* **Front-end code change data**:
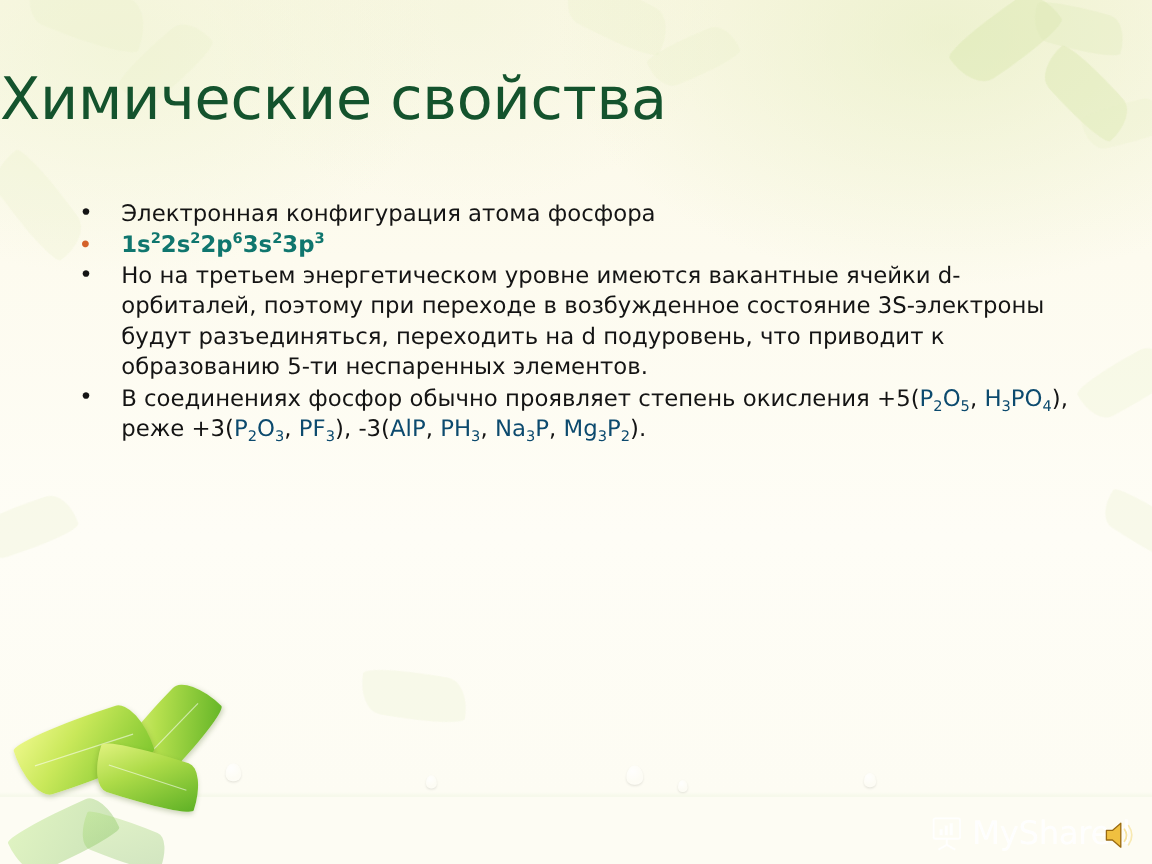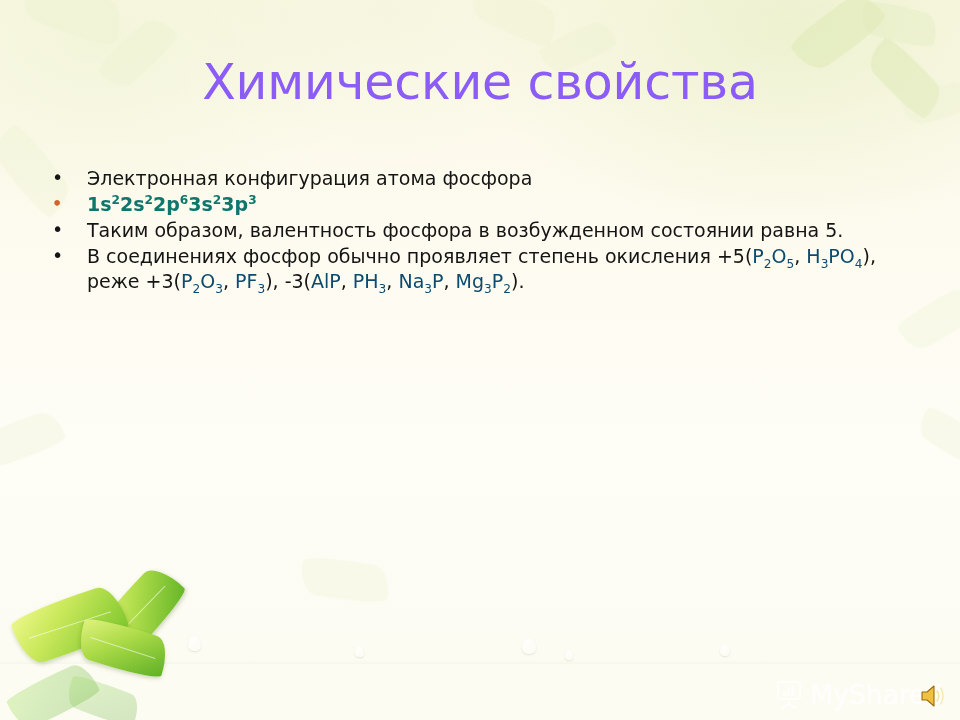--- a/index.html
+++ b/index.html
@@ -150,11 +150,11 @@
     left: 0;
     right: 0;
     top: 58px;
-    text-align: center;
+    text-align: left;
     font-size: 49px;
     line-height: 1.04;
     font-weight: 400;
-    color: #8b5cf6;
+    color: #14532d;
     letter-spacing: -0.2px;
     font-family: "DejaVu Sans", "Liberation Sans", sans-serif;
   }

* **TASK REQUIREMENTS**:
The word "font" may occur in lines of the data above; say how many lines hold it, giving only the number.

* **SOLUTION FOR THIS PROBLEM**:
3